8-Hour Review: Ni No Kuni: Wrath of the White Witch (PS3)

Ni No Kuni has finally arrived, presenting us with the story of a young child destined to be a hero.

I would like to start out by saying that I almost always despise games that feature young children as the protagonist. There have only been a few exceptions… and luckily enough, this is one of them. This game takes what is typically a major hurdle or weakness and turns it into an asset. Oliver is a charming and delightful hero, and the banter between him and his companion Drippy the ‘Lord High Lord of the Fairies’ helps to add a bit of levity to this rather serious story. The almost-overwhelming number of puns also serve to provide some additional humour.

While the story and characters are certainly a positive element to this adorable jrpg, what really helps to catch your attention and get you hooked to this game right away is, well, Pokemon. I think this may be a big part of what helps to make this game’s child hero work as well…. the combat isn’t limited to what a child could do – you have familiars who do your fighting for you. This serves two purposes… it provides endless variety once you get past the first few hours and get the ability to tame familiars, and it makes the game so adorable that it is almost overflowing with cuteness. The familiar Oliver conjures to begin with is a nice little hero variant of himself that I lovingly named Stabby. Stabby and I have been on many adventures, and it has only made us closer – so much so that he has metamorphosed(the game’s word for ‘evolve’) to his second form, but he is still my Stabby. And, in all honesty, the attachment you develop for your familiars will keep you playing, and having fun.

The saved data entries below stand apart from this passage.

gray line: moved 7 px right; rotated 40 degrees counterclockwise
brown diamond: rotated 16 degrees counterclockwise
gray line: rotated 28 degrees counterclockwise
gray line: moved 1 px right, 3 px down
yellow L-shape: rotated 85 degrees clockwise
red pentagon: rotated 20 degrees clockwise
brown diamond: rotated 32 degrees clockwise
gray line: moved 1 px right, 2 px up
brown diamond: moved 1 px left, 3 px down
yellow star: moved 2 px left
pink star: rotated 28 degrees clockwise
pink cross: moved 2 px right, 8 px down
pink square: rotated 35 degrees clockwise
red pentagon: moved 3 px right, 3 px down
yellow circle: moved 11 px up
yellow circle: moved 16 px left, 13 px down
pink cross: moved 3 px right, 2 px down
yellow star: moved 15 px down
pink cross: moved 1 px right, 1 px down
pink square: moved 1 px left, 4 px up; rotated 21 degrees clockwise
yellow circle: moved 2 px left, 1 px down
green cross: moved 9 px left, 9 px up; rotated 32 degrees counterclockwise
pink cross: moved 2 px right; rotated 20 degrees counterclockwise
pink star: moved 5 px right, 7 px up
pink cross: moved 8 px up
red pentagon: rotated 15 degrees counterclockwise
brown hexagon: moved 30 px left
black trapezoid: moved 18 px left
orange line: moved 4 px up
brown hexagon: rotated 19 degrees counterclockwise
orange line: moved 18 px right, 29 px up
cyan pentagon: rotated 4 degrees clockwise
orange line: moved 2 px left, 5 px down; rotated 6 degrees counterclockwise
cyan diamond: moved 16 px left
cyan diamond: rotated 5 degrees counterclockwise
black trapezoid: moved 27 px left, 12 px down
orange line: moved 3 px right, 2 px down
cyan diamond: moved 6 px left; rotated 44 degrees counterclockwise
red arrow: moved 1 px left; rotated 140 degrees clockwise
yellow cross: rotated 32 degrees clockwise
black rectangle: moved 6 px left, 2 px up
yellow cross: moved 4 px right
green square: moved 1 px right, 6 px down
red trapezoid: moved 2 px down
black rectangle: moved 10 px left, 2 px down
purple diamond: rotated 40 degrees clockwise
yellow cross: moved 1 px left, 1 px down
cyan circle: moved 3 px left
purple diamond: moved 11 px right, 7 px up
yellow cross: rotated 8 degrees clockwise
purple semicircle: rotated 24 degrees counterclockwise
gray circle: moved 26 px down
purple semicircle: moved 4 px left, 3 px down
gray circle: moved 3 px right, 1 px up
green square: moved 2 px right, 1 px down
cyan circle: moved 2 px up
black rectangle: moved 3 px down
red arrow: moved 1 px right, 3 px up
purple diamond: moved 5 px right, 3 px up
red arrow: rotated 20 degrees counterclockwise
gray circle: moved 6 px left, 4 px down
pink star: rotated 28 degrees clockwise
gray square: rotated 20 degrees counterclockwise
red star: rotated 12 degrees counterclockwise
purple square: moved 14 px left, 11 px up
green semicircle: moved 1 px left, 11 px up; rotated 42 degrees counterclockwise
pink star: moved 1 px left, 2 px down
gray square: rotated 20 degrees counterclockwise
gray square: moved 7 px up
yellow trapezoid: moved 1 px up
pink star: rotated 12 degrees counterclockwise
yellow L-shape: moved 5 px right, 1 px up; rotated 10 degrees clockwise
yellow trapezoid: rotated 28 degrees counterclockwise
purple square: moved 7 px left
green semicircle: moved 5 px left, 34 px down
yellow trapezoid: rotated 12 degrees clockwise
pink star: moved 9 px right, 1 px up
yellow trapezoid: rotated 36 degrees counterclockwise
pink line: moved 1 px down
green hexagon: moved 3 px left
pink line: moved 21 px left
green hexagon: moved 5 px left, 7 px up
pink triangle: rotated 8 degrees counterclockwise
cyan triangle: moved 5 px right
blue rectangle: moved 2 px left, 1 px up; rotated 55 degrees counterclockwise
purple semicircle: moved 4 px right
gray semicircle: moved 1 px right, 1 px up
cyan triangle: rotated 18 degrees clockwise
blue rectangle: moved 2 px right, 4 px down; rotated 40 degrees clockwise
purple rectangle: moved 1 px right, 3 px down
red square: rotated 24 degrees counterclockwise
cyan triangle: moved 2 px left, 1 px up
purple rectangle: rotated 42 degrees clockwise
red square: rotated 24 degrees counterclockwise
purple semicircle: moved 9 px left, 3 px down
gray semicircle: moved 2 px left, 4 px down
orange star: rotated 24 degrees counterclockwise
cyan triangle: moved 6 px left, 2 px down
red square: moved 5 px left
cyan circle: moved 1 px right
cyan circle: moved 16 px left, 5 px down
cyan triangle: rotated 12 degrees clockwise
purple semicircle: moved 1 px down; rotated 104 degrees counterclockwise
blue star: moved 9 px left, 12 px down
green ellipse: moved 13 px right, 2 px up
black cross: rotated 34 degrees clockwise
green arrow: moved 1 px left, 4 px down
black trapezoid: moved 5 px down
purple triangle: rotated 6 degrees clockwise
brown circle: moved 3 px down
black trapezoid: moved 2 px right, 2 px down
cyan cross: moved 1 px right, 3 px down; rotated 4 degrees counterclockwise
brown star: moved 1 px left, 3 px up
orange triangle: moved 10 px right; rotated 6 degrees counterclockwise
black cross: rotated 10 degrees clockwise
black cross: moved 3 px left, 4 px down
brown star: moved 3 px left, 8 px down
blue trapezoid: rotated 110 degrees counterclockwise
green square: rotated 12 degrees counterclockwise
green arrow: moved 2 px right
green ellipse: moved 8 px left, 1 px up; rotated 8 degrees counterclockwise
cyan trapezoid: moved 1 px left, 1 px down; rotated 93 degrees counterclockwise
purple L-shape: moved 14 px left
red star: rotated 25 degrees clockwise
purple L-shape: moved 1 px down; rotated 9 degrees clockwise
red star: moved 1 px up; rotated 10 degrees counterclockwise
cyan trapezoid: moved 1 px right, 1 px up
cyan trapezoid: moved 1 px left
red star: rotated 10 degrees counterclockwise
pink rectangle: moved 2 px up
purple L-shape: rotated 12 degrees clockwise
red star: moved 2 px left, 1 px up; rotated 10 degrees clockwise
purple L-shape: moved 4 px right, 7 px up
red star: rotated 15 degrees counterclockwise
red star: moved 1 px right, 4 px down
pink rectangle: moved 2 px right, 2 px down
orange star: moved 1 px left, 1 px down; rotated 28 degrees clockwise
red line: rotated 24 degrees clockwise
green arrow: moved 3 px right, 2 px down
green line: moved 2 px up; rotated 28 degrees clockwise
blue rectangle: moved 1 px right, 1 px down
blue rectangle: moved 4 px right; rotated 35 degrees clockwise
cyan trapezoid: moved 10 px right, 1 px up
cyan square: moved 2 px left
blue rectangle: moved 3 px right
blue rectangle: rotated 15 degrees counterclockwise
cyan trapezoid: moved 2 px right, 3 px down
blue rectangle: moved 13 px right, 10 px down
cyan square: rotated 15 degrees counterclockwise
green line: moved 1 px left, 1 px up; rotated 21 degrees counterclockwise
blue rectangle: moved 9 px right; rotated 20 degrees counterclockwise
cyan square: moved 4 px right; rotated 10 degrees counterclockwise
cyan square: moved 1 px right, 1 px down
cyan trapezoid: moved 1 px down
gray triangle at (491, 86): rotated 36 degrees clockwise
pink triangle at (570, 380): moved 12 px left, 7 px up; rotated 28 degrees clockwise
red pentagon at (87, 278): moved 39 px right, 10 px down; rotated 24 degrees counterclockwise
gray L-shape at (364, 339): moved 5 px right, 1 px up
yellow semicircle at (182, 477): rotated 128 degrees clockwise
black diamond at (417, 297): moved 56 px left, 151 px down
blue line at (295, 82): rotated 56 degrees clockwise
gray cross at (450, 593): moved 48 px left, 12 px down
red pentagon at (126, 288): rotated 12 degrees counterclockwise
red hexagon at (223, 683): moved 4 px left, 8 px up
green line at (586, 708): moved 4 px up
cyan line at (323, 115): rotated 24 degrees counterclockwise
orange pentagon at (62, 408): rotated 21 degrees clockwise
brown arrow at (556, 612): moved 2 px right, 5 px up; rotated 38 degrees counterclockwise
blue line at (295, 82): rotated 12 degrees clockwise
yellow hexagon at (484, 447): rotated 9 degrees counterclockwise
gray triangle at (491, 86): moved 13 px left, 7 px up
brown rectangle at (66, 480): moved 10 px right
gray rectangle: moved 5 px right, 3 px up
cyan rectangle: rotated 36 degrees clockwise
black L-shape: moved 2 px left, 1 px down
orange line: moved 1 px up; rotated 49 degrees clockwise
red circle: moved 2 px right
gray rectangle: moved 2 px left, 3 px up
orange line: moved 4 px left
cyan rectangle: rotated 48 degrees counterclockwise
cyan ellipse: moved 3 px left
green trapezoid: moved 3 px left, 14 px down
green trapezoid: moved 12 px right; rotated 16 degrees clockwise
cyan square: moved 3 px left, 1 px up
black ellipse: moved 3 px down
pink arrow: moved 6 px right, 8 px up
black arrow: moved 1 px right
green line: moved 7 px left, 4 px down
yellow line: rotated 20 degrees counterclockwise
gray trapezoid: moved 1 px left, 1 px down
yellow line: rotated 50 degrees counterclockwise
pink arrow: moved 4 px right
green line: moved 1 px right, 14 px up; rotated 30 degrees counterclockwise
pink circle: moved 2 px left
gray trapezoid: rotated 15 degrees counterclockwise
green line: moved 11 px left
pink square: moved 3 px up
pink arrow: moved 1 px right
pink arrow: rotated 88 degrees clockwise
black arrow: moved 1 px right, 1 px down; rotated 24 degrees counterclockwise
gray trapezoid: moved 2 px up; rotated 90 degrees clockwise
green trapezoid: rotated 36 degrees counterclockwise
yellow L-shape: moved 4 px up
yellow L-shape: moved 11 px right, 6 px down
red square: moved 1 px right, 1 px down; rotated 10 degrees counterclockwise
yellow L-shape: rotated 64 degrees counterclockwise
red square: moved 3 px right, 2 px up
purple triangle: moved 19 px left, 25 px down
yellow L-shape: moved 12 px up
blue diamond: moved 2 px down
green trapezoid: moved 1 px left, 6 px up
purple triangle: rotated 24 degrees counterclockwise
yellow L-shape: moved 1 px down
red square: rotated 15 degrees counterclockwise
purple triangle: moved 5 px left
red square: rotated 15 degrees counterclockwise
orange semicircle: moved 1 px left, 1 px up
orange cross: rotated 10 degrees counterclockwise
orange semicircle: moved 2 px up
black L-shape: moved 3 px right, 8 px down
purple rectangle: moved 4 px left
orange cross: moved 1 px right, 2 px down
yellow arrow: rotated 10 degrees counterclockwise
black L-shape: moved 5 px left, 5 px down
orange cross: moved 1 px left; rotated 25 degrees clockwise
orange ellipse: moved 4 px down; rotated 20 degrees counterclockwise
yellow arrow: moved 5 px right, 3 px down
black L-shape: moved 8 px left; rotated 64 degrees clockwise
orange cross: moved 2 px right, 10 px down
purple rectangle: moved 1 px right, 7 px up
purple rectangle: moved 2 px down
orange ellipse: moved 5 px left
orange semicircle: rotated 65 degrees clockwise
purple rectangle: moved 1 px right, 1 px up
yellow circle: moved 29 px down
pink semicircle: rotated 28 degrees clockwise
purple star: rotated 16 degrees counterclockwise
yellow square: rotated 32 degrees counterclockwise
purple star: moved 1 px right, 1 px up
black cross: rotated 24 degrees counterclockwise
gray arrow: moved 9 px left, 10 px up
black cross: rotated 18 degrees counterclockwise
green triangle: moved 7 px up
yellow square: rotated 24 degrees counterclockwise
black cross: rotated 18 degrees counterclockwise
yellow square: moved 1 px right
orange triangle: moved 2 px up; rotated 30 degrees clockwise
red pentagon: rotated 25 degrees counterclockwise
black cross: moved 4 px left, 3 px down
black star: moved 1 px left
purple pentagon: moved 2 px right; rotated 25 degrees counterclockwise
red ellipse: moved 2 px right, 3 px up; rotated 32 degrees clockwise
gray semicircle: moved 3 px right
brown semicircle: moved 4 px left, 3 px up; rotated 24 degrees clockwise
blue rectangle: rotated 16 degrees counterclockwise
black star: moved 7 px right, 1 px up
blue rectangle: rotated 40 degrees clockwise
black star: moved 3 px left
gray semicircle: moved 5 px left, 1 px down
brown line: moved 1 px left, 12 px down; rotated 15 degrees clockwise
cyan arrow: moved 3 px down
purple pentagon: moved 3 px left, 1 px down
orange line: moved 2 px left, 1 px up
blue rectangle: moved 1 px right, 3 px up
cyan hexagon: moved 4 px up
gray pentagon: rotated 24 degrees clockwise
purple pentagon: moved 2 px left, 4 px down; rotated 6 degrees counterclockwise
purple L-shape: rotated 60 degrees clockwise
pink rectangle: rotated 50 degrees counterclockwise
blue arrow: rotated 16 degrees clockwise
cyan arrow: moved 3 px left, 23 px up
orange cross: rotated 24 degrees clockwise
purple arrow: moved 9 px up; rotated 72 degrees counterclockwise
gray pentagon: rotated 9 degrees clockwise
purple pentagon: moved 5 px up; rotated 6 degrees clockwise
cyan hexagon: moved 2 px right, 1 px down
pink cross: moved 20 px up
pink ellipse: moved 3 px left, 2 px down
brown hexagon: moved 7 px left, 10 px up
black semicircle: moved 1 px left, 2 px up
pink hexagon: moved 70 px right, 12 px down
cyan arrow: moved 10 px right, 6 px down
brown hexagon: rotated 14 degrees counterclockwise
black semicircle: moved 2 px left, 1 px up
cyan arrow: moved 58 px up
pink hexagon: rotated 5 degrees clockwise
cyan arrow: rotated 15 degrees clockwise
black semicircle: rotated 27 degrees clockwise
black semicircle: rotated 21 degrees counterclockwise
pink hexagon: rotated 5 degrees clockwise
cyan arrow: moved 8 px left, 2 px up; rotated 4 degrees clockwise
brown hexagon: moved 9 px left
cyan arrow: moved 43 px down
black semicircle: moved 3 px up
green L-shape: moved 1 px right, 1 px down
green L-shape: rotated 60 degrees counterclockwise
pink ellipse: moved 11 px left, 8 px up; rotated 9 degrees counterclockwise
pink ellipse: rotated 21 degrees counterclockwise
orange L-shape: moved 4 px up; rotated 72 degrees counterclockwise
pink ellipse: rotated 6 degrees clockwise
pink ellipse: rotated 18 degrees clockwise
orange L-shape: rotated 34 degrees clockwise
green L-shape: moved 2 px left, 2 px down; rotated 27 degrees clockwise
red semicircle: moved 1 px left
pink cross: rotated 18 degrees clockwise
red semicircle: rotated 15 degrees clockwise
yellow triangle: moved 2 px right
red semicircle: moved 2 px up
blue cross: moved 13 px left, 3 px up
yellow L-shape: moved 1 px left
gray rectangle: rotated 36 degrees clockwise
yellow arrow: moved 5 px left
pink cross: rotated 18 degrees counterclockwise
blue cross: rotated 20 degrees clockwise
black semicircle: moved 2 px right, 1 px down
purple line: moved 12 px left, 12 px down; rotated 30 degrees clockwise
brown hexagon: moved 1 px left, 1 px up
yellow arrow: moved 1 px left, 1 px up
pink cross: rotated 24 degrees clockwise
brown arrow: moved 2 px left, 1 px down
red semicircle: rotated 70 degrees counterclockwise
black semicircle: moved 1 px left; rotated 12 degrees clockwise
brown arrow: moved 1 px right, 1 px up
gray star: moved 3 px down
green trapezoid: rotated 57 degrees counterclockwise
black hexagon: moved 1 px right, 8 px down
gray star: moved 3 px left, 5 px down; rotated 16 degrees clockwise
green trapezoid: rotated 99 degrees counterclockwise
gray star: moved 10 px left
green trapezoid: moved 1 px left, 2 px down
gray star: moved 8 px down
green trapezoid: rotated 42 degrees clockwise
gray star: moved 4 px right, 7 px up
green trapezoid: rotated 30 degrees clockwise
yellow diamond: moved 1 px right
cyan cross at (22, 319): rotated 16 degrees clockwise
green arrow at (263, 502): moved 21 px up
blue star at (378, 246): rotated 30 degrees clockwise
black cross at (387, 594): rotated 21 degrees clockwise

Now, this game is animated by Studio Ghibli so you know that the animations, graphics, and sound can be nothing less than fantastic… and I just have to say – why has it taken this long for someone to get them to animate a game? I mean, seriously… this is one of the best looking games I’ve ever seen. And the Studio Ghibli art style really does shine through in every aspect of the first few hours of the game at least.

Everything’s not all peachy keen however… the game does feature some rather odd difficulty spikes(when you defeat one boss and step outside, you’ll be immediately met by regular enemies that are almost as challenging as the boss was). This can seem somewhat disjointing, and can make the game feel less than perfectly polished. Additionally, and most frustratingly, when you successfully craft an item by experimenting, it doesn’t update your list of ‘formulas’ and as such you are unable to re-create the item unless you remember the exact random series of items you used.

The only other thing I’ve found annoying over the course of these early hours is just how slow the progression of features is. You go hours before you get a second familiar, then you go hours before you have a second party member, and then hours until you can tame, and then hours until this… etc. The pace of feature unlocks is just crawling. It makes the game feel much longer than it is because these early hours feel like a giant tutorial despite being actually a part of the game.

That being said, the game does overcome these flaws through tongue-in-cheek humour, adorable creatures, gorgeous animations and music, etc… at least enough to get you hooked. And, after all, that’s what matters in the first 8 hours of a game right? Getting you to love it enough to keep going. So I’m going to return to my Stabby, and finish it so I can present you with a proper review, sound good?